Few people doubt Jones when he speaks. He is regarded as the best pound-for-pound fighter in the world, a point he has made at middleweight, super middleweight, light heavyweight, heavyweight, and now back at light heavyweight. Jones believes he has no peers and among his peers that's the general consensus.

Yet even his trainer, Alton Merkerson, said a few weeks ago that age has begun to creep up on Jones. Lost agility. Diffused focus. Waning speed. Eventually those things are eroded by time and success and not even Jones can deny that. Yet he believes completely in his skill and his will. He believes this time will be different.

This time will be different because he is different. He is Roy Jones Jr. again, a difference Tarver cannot understand until it is too late to save himself.

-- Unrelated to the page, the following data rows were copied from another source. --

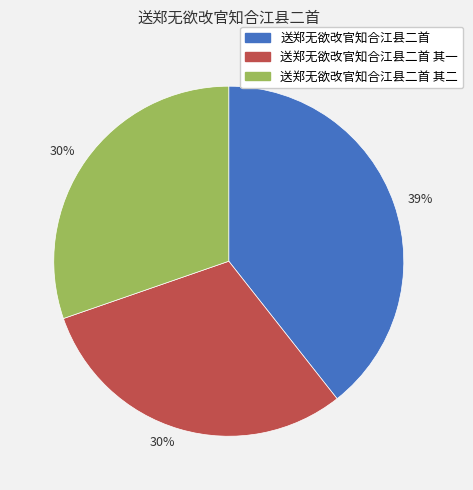

Does any single category account for the majority?

No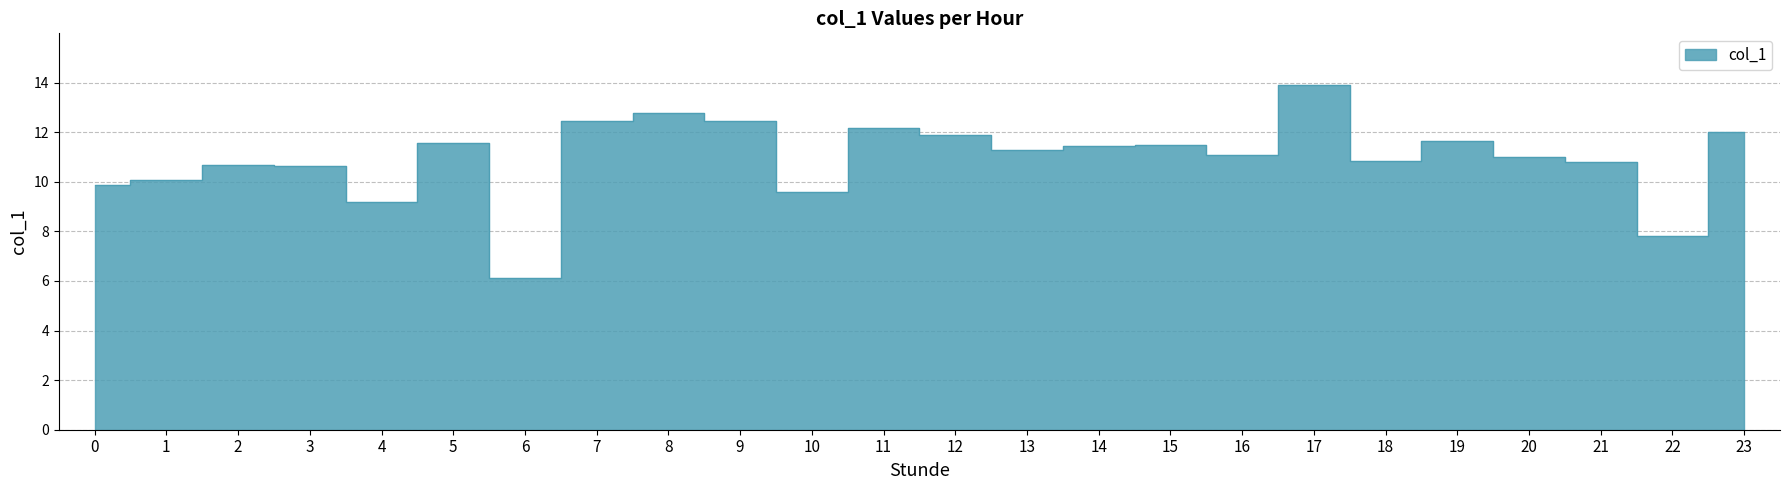

Rank the categories by value from lowest to highest.

6, 22, 4, 10, 0, 1, 3, 2, 21, 18, 20, 16, 13, 14, 15, 5, 19, 12, 23, 11, 7, 9, 8, 17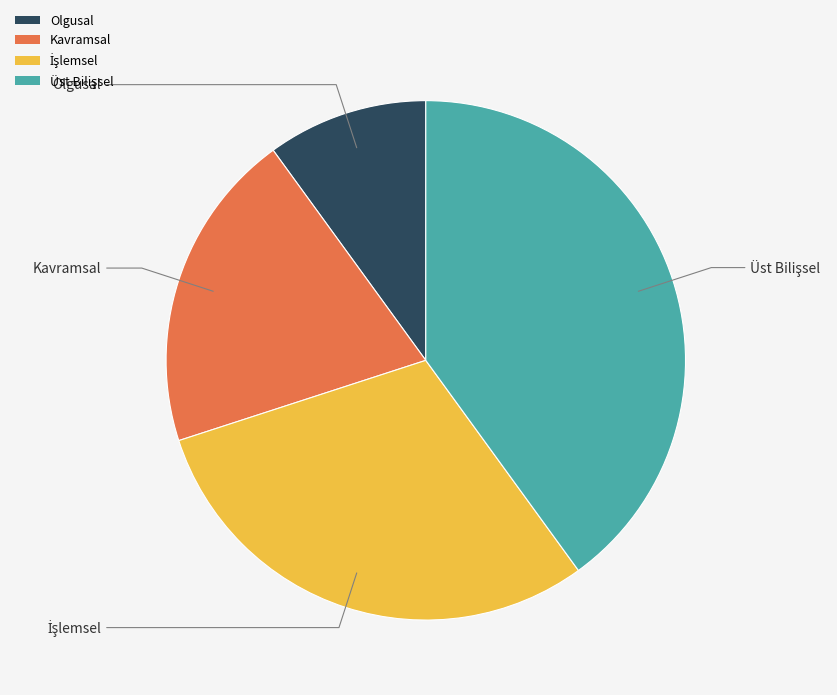

Does any single category account for the majority?

No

"Last time I just ran off the weight," Jones said. "I didn't care how I felt. I didn't make sure I ate right. I didn't care about training and I didn't care about how I looked in training. I wasn't interested in the boxing part so much as I was running the weight off.

"I didn't take any supplements. No iron, no potassium, nothing. I knew I was missing something because I wasn't eating right. You need to eat and put stuff back in your system. I didn't put anything back in my system. I had to make weight. I had to tough it out. That's where the fight was at."

This time Jones hired Mackie Shilstone, a New Orleans fitness guru who has been the nutritionist for Michael Spinks and Riddick Bowe with stunning success. Now he is advising Jones, bringing him down gradually to 175 in a way that should not sap his strength.

Still, questions linger about Jones. Questions not so much about his talent but about whether a man who has accomplished so much can remain totally committed, even for one night, on doing what he has done so many times.

Tarver benefited from an absence of that when they first met, yet when the fight came down to the final rounds, he seemed to fade just as Jones picked up the pace. Opportunity knocked, but Tarver did not answer and so his moment passed.

That, at least, is what Jones believes. When he watches the tape, he sees one tide rising and another receding. He sees two good fighters in that ring but only one champion.

"People thought it was a little closer than it was," Jones said. "I knew it wasn't close but I was going to keep the pressure on him regardless. I went deep down. I had no energy but I knew I was going to win that fight. So I got up off my [butt] and won it. I had crippled myself and my opponent all at one time.

"I took his best shots in Round 8. After that I knew the dude couldn't do anything to me. Tarver didn't beat me. Tarver did not win the last fight. He's believing something that isn't true. But I don't hate the dude. I want to see what he's going to do. I want to see if he can back up all that he's saying."

Roy Jones Jr. wants to see this so bad he'll be in the ring for real this time, a teacher intent on showing a student the meaning of "delusional."